ただ、邪魔でしかないわけではなく、何となく身体のバランスが良くなったような気もする。今朝のブルヘッド戦でも、反転して逃げ出すまでが早かったのはたぶん気のせいじゃないと思う。
「由希ちゃーん、そろそろ約束の時間よー。おじさんを待たせ過ぎたら可哀想だわ」
「分かったー、すぐ行くー。ええと3枚、いや5枚買っていこう」
買い物カゴにどさどさと積み、それから駐車場へ戻ることにした。
空っぽだったMPがどれくらい回復したか気になるけど、さすがに人前で出したら注目されそうだ。ただでさえ耳と尻尾がついているというのに。
会計のお姉さんからジロジロと耳や尻尾を見られたけど、無事に買い物を終えることが出来た。
車に揺られながら、僕らは周囲の魔物たちを観察した。
姉に知識があるため、手出しできそうなエリア、そうでないエリアを覚えてゆく。今までの場所はすぐに倒しきってしまうので、もしレベルを上げたいなら活動範囲を広げないといけない。
そのため地元の地図を買うと、時間があればそこに書き込んでゆく事にした。
私服も整ったし、数日ほど過ごすと魔物退治も順調になりつつある。
道路の端に座り、家にあった色えんぴつで書き足していると姉が覗き込んできた。
「んふー、こういうの、ちょっと楽しいわ。由希ちゃんと散歩したり、近所を開拓したりするのが」
「楽しいねー、これ。見飽きている場所だと思っていたけど、あちこち発見できて。そういえば都会の方は大変らしいよ」
書き終わったメモをしまい、立ち上がる。
不思議そうに小首を傾げる姉へ、先ほどの言葉に説明を足す。
「取り合いだって、魔物の。早朝5時から」
「サイアク! それなら再構築する前のほうが夢はあったわ。ただでさえ景色が元に戻ってしまったのに、今度は魔物まで消えてしまうなんて」
それだけじゃなく、警察による巡回も多い。
事故になりかねない事態だし、決して近づかないように呼びかけているがうまく行かないようだ。

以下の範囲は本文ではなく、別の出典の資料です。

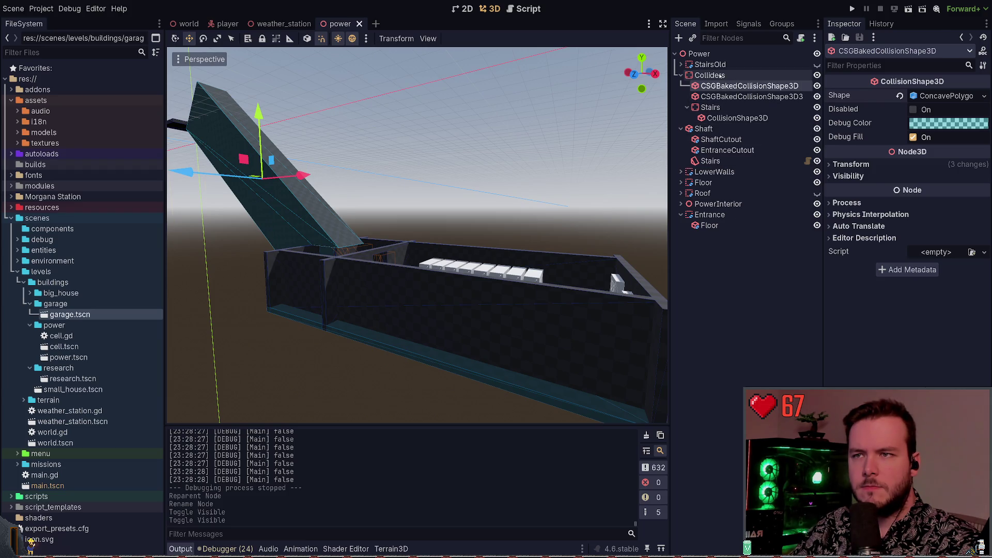
Move the stairs' CollisionShape3D directly under Colliders and select the empty Stairs body.
left_click(720, 76)
left_click_drag(734, 118, 719, 105)
left_click(724, 118)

「レベルアップっていうのは魅力があるのかな。確かに身体がどんどん鍛えられていくのは分かるし、ちょっと楽しいよね」
「分かるわぁー。お姉ちゃんの場合は、まず刀を持つのが目標だけど」
そう言いながら姉はもう一度、不思議そうに小首を傾げた。
自転車を押しながら横ならびに歩き、しばらく経ってから彼女は声をあげる。
「武器屋さんって、どこにあるのかしら?」
「……包丁屋さんとか?」
違うわよと嫌そうな顔をされたけど、今はその話題が各地でされている。
要はレベルを上げられても装備品が見つからないのだ。いくら敵を倒してもお金や装備も残さず、煙のように消えてしまう。
それを元に都内ではデマ情報を流してかく乱したり、そうはさせじと徒党と組む一団などが現れはじめている。
情報戦も楽しそうだけど、姉さんとゆっくり遊べないからなぁ。
そしてもう一つ、気になることが残されている。
画面の一番下に小さな文字で「チュートリアル中」と書かれたままなのだ。
これが終わったとき何が起こるのだろう。
今まで何のリスクも無く遊べているが、ひっくり返ってしまうのだろうか。青い空を見上げながら、そんな事を考えてしまう。
「由希ちゃーん、あっちに大きいのいるよー」
「あ、見たい見たい、すぐ行くー」
ともあれ姉からの誘惑に負けた僕は、カバンを背負い直してから駆け出した。